When I look over what I've just written, carried away by my pen, I can't help feeling rather scared. But I shouldn't be. A God who deserves my prostrating myself before Him can't be petty or easily offended. He must be above all that, He must be greater. He
is
greater, as the Muslims say.

So, whether tomorrow is the last day before the end of the world, or just the last day of the present year, I mean to stick to my Embriaco uppishness and not take anything back.

31 December 1666

This morning, all over the world, lots of people must be thinking today will be the last day of the last year.

But here in the streets of Genoa, I haven't noticed any trepidation, or any special religious fervour.

But Genoa has never prayed for anything but its own prosperity and the safe return of its ships, and never had more religion than is reasonable. God bless it!

Gregorio had decided to give a party this afternoon to thank Heaven for restoring his wife to health. She got up yesterday, and really does seem to be well again. But I have a feeling my host is already celebrating something else. A sort of disguised betrothal. Disguised like the writing in this journal.

Dame Orietina may be quite well again, but whenever she sees me she seems to get a pain in her face.

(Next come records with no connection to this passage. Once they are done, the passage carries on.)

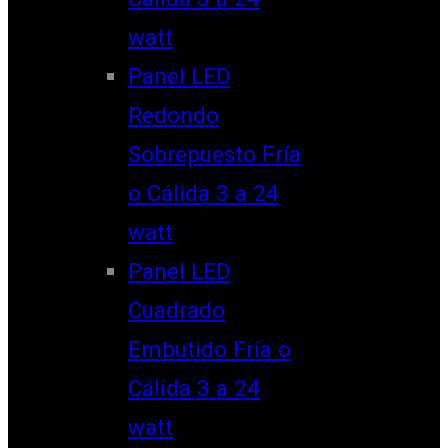
watt
Panel LED
Redondo
Sobrepuesto Fría
o Cálida 3 a 24
watt
Panel LED
Cuadrado
Embutido Fría o
Cálida 3 a 24
watt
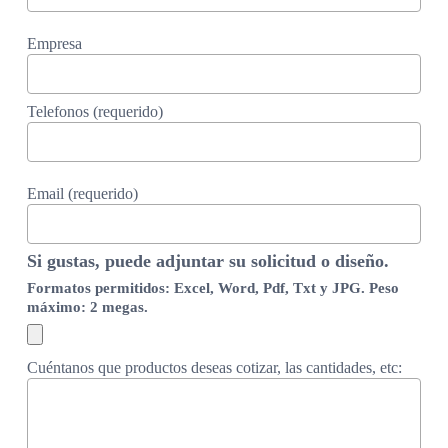
Empresa
Telefonos (requerido)
Email (requerido)
Si gustas, puede adjuntar su solicitud o diseño.
Formatos permitidos: Excel, Word, Pdf, Txt y JPG. Peso
máximo: 2 megas.
Cuéntanos que productos deseas cotizar, las cantidades, etc:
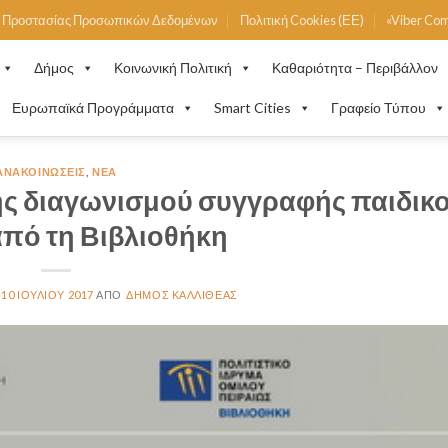
ή Προστασίας Προσωπικών Δεδομένων
Πολιτική Cookies (ΕΕ)
«Viber Co
Δήμος
Κοινωνική Πολιτική
Καθαριότητα – Περιβάλλον
Ευρωπαϊκά Προγράμματα
Smart Cities
Γραφείο Τύπου
ΑΝΑΚΟΙΝΏΣΕΙΣ
,
ΝΈΑ
 διαγωνισμού συγγραφής παιδικ
από τη Βιβλιοθήκη
10 ΙΟΥΛΊΟΥ 2017
ΔΉΜΟΣ ΚΑΛΛΙΘΈΑΣ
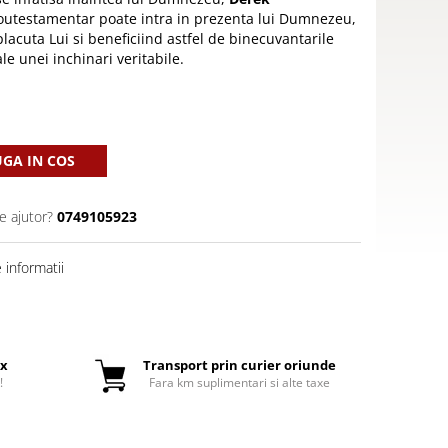
outestamentar poate intra in prezenta lui Dumnezeu,
acuta Lui si beneficiind astfel de binecuvantarile
ale unei inchinari veritabile.
GA IN COS
e ajutor?
0749105923
informatii
ox
Transport prin curier oriunde
!
Fara km suplimentari si alte taxe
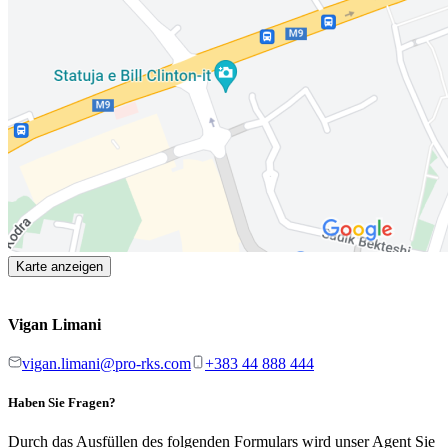
Karte anzeigen
Vigan Limani
vigan.limani@pro-rks.com
+383 44 888 444
Haben Sie Fragen?
Durch das Ausfüllen des folgenden Formulars wird unser Agent Sie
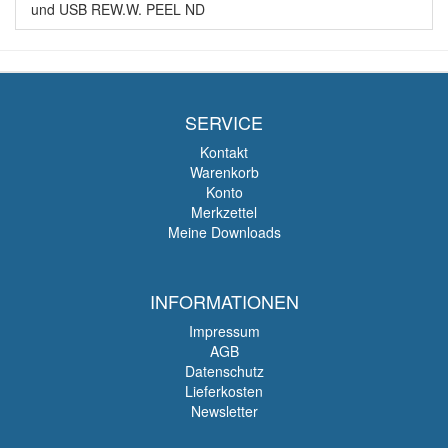
und USB REW.W. PEEL ND
SERVICE
Kontakt
Warenkorb
Konto
Merkzettel
Meine Downloads
INFORMATIONEN
Impressum
AGB
Datenschutz
Lieferkosten
Newsletter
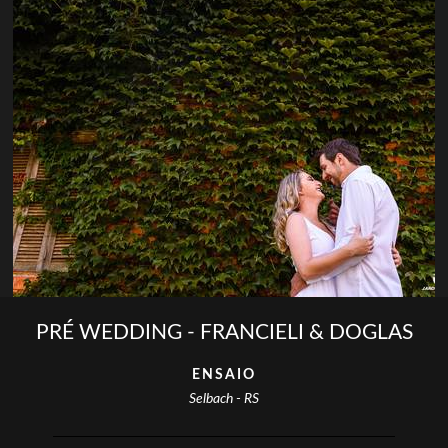
PRÉ WEDDING - FRANCIELI & DOGLAS
ENSAIO
Selbach - RS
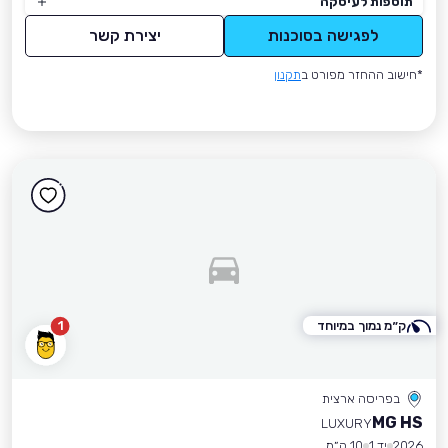
תוספות לעיסקה
לפגישה בסוכנות
יצירת קשר
*חישוב ההחזר מפורט ב
תקנון
ק״מ נמוך במיוחד
1
בפריסה ארצית
MG HS
LUXURY
2026
יד 1
10 ק״מ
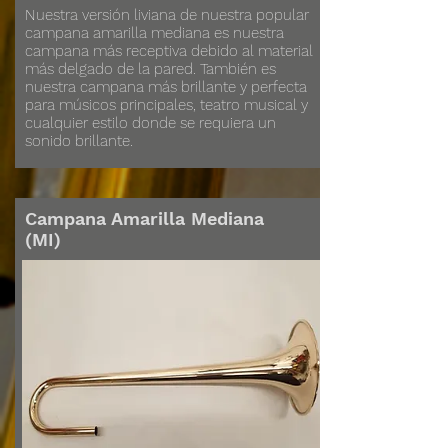
Nuestra versión liviana de nuestra popular
campana amarilla mediana es nuestra
campana más receptiva debido al material
más delgado de la pared. También es
nuestra campana más brillante y perfecta
para músicos principales, teatro musical y
cualquier estilo donde se requiera un
sonido brillante.
Campana Amarilla Mediana
(MI)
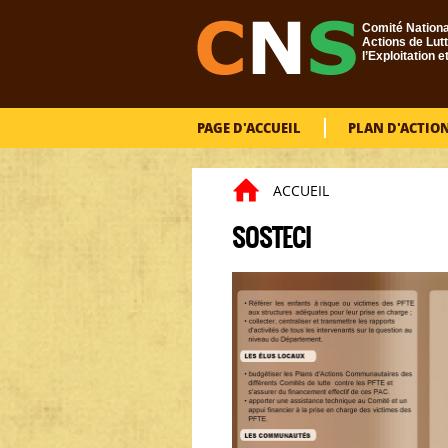
Aller au contenu principal
Comité Nationa
Actions de Lutt
l’Exploitation e
PAGE D'ACCUEIL
PLAN D'ACTIO
ACCUEIL
Vous êtes ici
SOSTECI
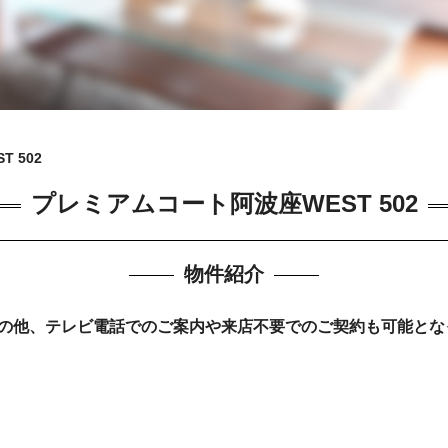
 502
プレミアムコート阿波座WEST 502
物件紹介
の他、テレビ電話でのご案内や来店不要でのご契約も可能とな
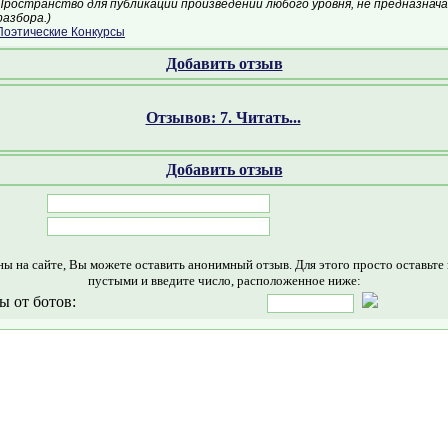
Пространство для публикации произведений любого уровня, не предназнач
азбора.)
оэтические Конкурсы
Добавить отзыв
Отзывов: 7. Читать...
Добавить отзыв
ны на сайте, Вы можете оставить анонимный отзыв. Для этого просто оставьте
пустыми и введите число, расположенное ниже:
ы от ботов:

I still don't know if she looks at me like that because she doesn't want me as a son-in-law, or because she thinks I ought to have solicited her daughter's hand humbly, instead of just accepting it with my nose in the air as something due to the name I bear.

Gregorio had engaged a viol player and singer from Cremona to entertain the guests at the party. He played the most delightful tunes by various composers, including, if my memory serves, Monteverdi, Luigi Rossi, Jacopo Peri, and someone called Mazzochi or Marazzoli, whose nephew is supposed to have married one of Gregorio's nieces.

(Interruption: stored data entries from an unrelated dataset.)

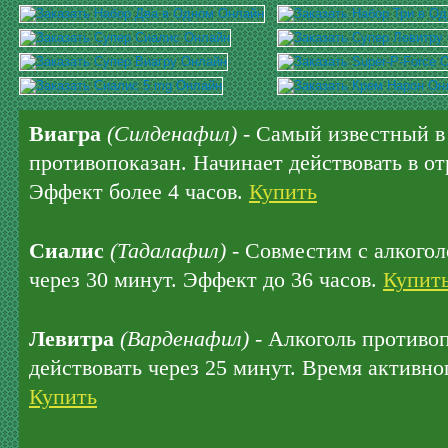
Виагра
(Силденафил)
- Самый известный в 
противопоказан. Начинает действовать в отр
Эффект более 4 часов.
Купить
Сиалис
(Тадалафил)
- Совместим с алкогол
через 30 минут. Эффект до 36 часов.
Купит
Левитра
(Варденафил)
- Алкоголь противо
действовать через 25 минут. Время активног
Купить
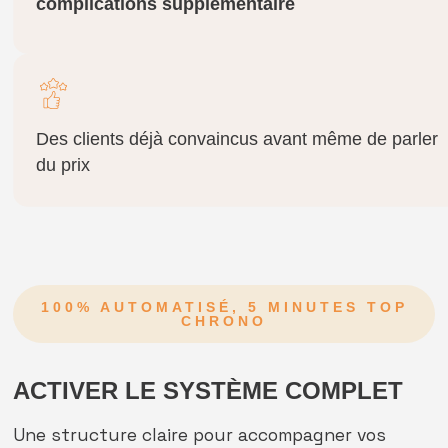
complications supplémentaire
Des clients déjà convaincus avant même de parler
du prix
100% AUTOMATISÉ, 5 MINUTES TOP
CHRONO
ACTIVER LE SYSTÈME COMPLET
Une structure claire pour accompagner vos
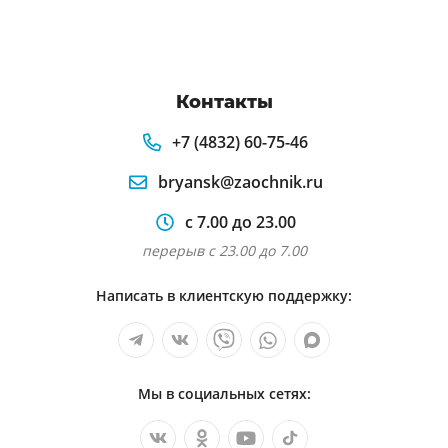
Контакты
+7 (4832) 60-75-46
bryansk@zaochnik.ru
с 7.00 до 23.00
перерыв с 23.00 до 7.00
Написать в клиентскую поддержку:
Мы в социальных сетях:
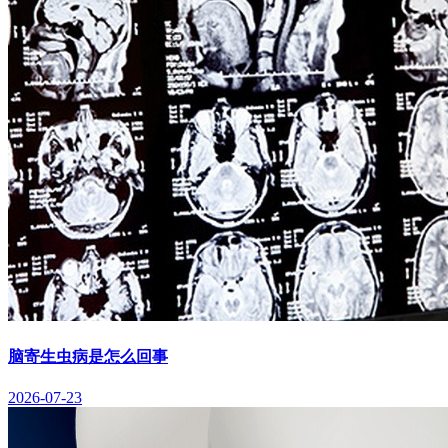
脑寄生虫病是怎么回事
2026-07-23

I didn't want to spoil my host's pleasure by telling him that the music, even the gayest pieces, made me feel sad. That was because the only other time I'd heard anyone playing the viol was soon after my first marriage, when my family and I went to Cyprus to visit Elvira's parents. I was already very unhappy, and listening to music that was at all affecting only made me feel worse.

But today, when the man from Cremona began to play and the large room was filled with his music, I immediately found myself drifting into a gentle daydream where there was no room for Elvira or Orietina. The only women I thought of were those I've loved, those who held me in their arms when I was a child — my mother, and the black-robed women in Gibelet — and those I have held in my arms as a man.

Among the latter, none arouses such tenderness in me as Bess. Of course, I do think of Marta a little, but now she causes me as much sadness as Elvira — the wound is taking a long time to heal. Whereas my brief and surreptitious stay in Bess's garden will always remain a foretaste of paradise for me.

How glad I am that London wasn't destroyed!

For me, happiness will alway have the taste of spiced beer and the smell of violets — and even the creak of the wooden stairs that led to my kingdom up at the top of the ale-house.

Is it right that I should be thinking of Bess like this in the house of my future father-in-law, who is also my benefactor? But dreams have nothing to do with houses or proprieties, promises or gratitude.

Later in the evening, when the man from Cremona, who had had supper with us, had just left with his viol, there was an unexpected storm. It couldn't have been far off midnight. Lightning, long rumblings, gusting rain — and all the time the sky, though cloudy, looked calm. Then came the sound of a thunderbolt, with a deafening crack like a splitting boulder. Gregorio's youngest daughter, who was drowsing in his arms, woke up and started to cry. Her father comforted her, saying lightning always seems much nearer than it is, and that this bolt must have struck up near the Castello, or in the docks.